Minimum Alveolar Concentrations of Sevoflurane for Maintaining Bispectral Index Below 50 in Morbidly Obese Patients

The safety and scientific validity of this study is the responsibility of the study sponsor and investigators. Listing a study does not mean it has been evaluated by the U.S. Federal Government. Read our disclaimer for details. Identifier: NCT01388296
Recruitment Status : Unknown
Verified December 2013 by Ahed ZEIDAN, Procare Riaya Hospital.
Recruitment status was:  Recruiting
First Posted : July 6, 2011
Last Update Posted : December 3, 2013
Information provided by (Responsible Party):
Ahed ZEIDAN, Procare Riaya Hospital

Brief Summary:
the target of this study is to assess the minimum alveolar concentration of sevoflurane to maintain theBispectral Index below 50.The minimum alveolar concentration (MAC) for maintaining Bispectral Index below 50 (MACBIS50) of sevoflurane has been reported previously in adult with Body Mass Index ( BMI) < 40 to be 0.97 and in enfant to be 2.83%, However, there is no study assessed theBispectral Index below 50 (MACBIS50 ) in morbidly obese patient (BMI > 40). The first aim of our study is to assess the MACBIS50 of sevoflurane in morbidly obese patients BMI 40 - 70 using the Continuous Reassessment Method (CRM) in 80 % of patients.

Condition or disease

Detailed Description:

After ethical committee approval and written informed consent, 30 morbidly obese adult patients , BMI 40- 70Kg/m², ASA physical status 1 and 2 , aged 18-49 yr, , undergoing elective bariatric surgery under general anesthesia using sevoflurane, were included in this study.
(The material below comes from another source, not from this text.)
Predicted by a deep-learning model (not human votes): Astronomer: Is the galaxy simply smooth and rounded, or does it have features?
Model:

Monitoring consisted of noninvasive blood pressure, Electrocardiogram (ECG) , pulse oximetry, and BIS. All subjects received a standard dose of 2 mcg/kg fentanyl approximately 20 min before induction of general anesthesia. a standard BIS® monitor strip was applied before fentanyl administration and induction of general anesthesia. Induction was performed in all patients with 2m/kg propofol, 0.2 mg/kg cisatracuruim, followed by direct laryngoscopy and tracheal intubation. Therefore, when BIS reached > 65 , sevoflurane was started immediately at the predetermined dose.
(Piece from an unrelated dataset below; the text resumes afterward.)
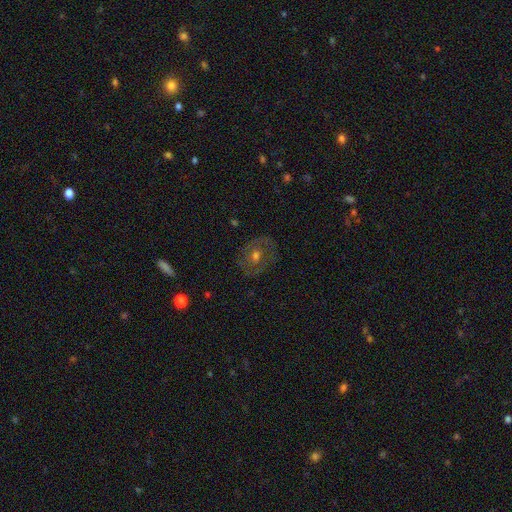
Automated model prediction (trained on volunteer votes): Smooth or featured? Predicted: featured or disk (p=0.48). Merging? Predicted: none (p=0.78).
The endtidal sevoflurane concentration was adjusted with starting dose for the first cohort patients 1% and maintained for 10 min to ensure equilibration with the cerebral anesthetic partial pressure followed by a 1-min assessment of BIS taken at 10-s intervals. Briefly, a first dose is given to the first patient and the next doses are given according to the following rule: if the subject responds positively (BIS<50), the dose is decreased one step for the next subject, and conversely, if the subject does not respond (BIS>50), the dose is increased one step. The dose adjustment is 0.2% for sevoflurane. The CRM is used to calculate the dose adjustment for every cohort with the number of patients for every cohort .

Study Type : Observational
Estimated Enrollment : 30 participants
Observational Model: Case-Only
Time Perspective: Prospective
Official Title: Minimum Alveolar Concentrations of Sevoflurane for Maintaining Bispectral Index Below 50 in Morbidly Obese Patients
Study Start Date : June 2011
Estimated Primary Completion Date : December 2013
Estimated Study Completion Date : December 2013

Resource links provided by the National Library of Medicine

Drug Information available for: Sevoflurane
U.S. FDA Resources

Morbidly obese patients
BMI 40-50 k/m2
Morbidly obese
BMI 50-60 k/m2
Morbidly obeses
BMI 60-70 k/m2

Primary Outcome Measures :
  1. Minimal alveolar concentration of Sevoflurane for Maintaining BIS Below 50 [ Time Frame: 24 hours ]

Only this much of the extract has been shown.